New Delhi prescribed education curriculum not enough! Our education must meet our current inspirational goals!
We live in a new world. A globalised world. India is enjoying an outsourcing boom and we are created unprecedented wealth for the first time in India’s history! The time has come to ask for some radical change in our education system. All our current thinking in our education is about reaching some laudable UN Millennium Development Goals. Education for all, education of the girl child etc are all no doubt noble goals.
But here we like to put before the Indian people certain radical new thinking. There is the current globalisation processes and the changes that have come about in the Indian economy. See the four-page special essay in this issue. What we have not noted in the essay is that owing to the fact that globalisation had transformed India in many ways. For the first time in Indian history, India today is looked upon by the West, as well as the rest of the world, as a country of enormous capabilities. Our IT skills had beaten the West in a significant ways. USA and UK are now looking to India in the outsourcing business.
For the first time in history there is a worldwide phenomenon of the largest migration population of 200 million people working and earning higher incomes and thereby their home countries, their families enjoy higher standards of living. Indian remittances a now amount to 22 billion dollars, the highest among the other similar nations, China second, Mexico third places!
For Indians who had been occupied by one foreign power or other, the British rule had completed sapped our self-confidence. The Brits, because they were the occupiers for over 300 years, they displayed so much sense of superiority that whiteskin had almost made Indians feel so inferior before the Westerners.
So also the Macaulay English language-based education had produced a class of inferiors like the clerks and also another class of equally inferiority-driven ICS officers. These then and current middle class of bureaucrats had come to look upon the rest of Indians as generally and inferior class of Indians. There are reports that about 200 retired IAS, IFS and IPS officials are also circulating in the Delhi corridors of power seeking jobs for themselves.
In this environment, what sort of education policies we can have? Certainly, the New Delhi-based perspectives, in our view, are thoroughly out of tune with the current realities in the Indian economic development scenario.
Globalisation had come to India, not as seen from the Delhi policy makers’ perspectives but by the perspectives of the people who have seized the opportunities completely without the knowledge and understanding of the politicians and the policy making class of Delhi.
That is why we see, for instance, in Bangalore, the India’s own Silicon Valley, an unceasing activity that is marked by series of high profile CEOs, from all top IT companies visiting Bangalore and the pace of activity is really unbelievable. The latest to come was Bill Gates, the Microsoft chief architect, the world’s richest man.
Not a day passes in Bangalore when the traffic is not halted owing to some head of state visiting the city and traveling all the way to the Electronics City, just outside the city limits.
Globalisation had created an unprecedented concentration of world’s top MNCs along with, side by side, so many start-ups, often one-man shows but with global reach.
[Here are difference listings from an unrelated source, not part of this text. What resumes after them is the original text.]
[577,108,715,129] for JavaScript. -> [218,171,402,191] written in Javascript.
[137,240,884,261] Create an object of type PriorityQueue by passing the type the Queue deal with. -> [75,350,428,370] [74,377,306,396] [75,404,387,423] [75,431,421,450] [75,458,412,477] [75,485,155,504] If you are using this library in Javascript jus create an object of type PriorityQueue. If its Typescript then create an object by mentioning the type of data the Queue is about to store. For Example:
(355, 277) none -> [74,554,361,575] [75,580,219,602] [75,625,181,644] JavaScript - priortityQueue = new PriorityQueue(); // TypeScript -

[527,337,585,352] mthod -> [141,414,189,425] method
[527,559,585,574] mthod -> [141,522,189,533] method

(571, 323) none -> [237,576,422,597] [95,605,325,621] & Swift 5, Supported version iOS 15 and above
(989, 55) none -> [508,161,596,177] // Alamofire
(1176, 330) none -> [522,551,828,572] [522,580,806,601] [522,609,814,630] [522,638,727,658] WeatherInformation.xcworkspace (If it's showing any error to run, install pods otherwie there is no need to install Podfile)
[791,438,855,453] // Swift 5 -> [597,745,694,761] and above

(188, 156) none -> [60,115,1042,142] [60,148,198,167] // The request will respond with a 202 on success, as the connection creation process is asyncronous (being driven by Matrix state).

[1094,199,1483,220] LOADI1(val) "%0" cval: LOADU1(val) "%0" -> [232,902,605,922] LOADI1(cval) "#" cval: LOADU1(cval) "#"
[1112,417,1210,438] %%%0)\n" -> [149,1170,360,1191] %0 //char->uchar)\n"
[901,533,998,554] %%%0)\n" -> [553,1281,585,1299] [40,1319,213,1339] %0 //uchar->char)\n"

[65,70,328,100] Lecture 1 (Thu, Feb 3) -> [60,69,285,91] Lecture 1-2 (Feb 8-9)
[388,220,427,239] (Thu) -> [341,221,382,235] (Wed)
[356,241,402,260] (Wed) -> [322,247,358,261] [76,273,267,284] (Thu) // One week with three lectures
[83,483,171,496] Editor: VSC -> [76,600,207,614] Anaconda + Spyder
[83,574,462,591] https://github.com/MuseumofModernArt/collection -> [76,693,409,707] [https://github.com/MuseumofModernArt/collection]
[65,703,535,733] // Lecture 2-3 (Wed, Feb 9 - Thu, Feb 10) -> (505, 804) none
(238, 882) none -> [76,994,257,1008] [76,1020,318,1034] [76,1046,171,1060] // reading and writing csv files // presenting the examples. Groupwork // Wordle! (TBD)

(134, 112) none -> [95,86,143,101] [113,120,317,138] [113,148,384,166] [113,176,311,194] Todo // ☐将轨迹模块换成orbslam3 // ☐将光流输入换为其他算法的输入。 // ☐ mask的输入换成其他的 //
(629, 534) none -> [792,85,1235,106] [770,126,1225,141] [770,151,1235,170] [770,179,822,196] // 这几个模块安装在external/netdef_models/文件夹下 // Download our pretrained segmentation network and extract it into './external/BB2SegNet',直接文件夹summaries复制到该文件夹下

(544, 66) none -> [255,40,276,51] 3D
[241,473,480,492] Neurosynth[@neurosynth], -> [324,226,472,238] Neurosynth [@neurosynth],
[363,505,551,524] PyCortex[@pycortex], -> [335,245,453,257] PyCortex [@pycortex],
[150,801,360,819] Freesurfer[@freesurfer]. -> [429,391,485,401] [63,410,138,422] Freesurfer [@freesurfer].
The city is India’s current real pulse and the dynamism these developments had created is having an unprecedented impact on the minds and imaginations of the you8ng men and young women. Every educated young person in the country today seems to be heading towards Bangalore and there is this ferment that cant be described in few words.
Indians had developed enormous confidence in themselves, the airport is bursting in its seams and there are now international flights from all leading air carriers and there is a steady inflow and outflow of talents of diverse types. IT, Biotech, Pharmaceutical R&D and there is a whole lot of latest research activities for which Bangalore is home now.
Our conventional education, even with the new curriculum etc, is not meeting these current needs. Our education is still geared to prepare students for government jobs. IAS may be a good job. But only in Delhi. Not, it had never been in Mumbai. Not at all in Bangalore.
Even New Delhi, in our view, hadn’t grasped the full implications of the current globalisation opportunities for our economic development and social transformation. So, what sort of education policy we are likely to get from the New Delhi mindset. The official mindset is still of pre-IT days! No IT bigwig, no Narayanamurthy or Azim Premji are advising the Central government.
So we say: let us take to a new education development model, based on Internet-driven delivery of knowledge and services. Only the satellite-based education delivery can tackle teachers shortages, class room shortages etc.
So, we ask the schools and colleges: start teaching straightaway globalisation and its benefits for India and for the current generation. That should be the first lesson in all schools and our universities.
Also a warning. Don’t trust what the USA/UK experts say of globalisation. These two countries are jealous of India’s emergence as an outsourcing destination. Indians must learn to know for themselves what we have achieved so far and what we are capable of achieving in the near future. Indians are hardworking, our wages are low and so we have an advantage over the US/UK workers. Let us learn to appreciate the positive side of the globalisation.
The point is that education today is changing radically. Gone are the old models of education development. Today, parents look to quick education sikills that can fetch a high paying job. The high paying jobs require, yes some traditional skills in English language, maths and a bit of sciences but above all the IT jobs require high interpersonal skills, teamwork and many other skills that are not taught in any of our traditional schools.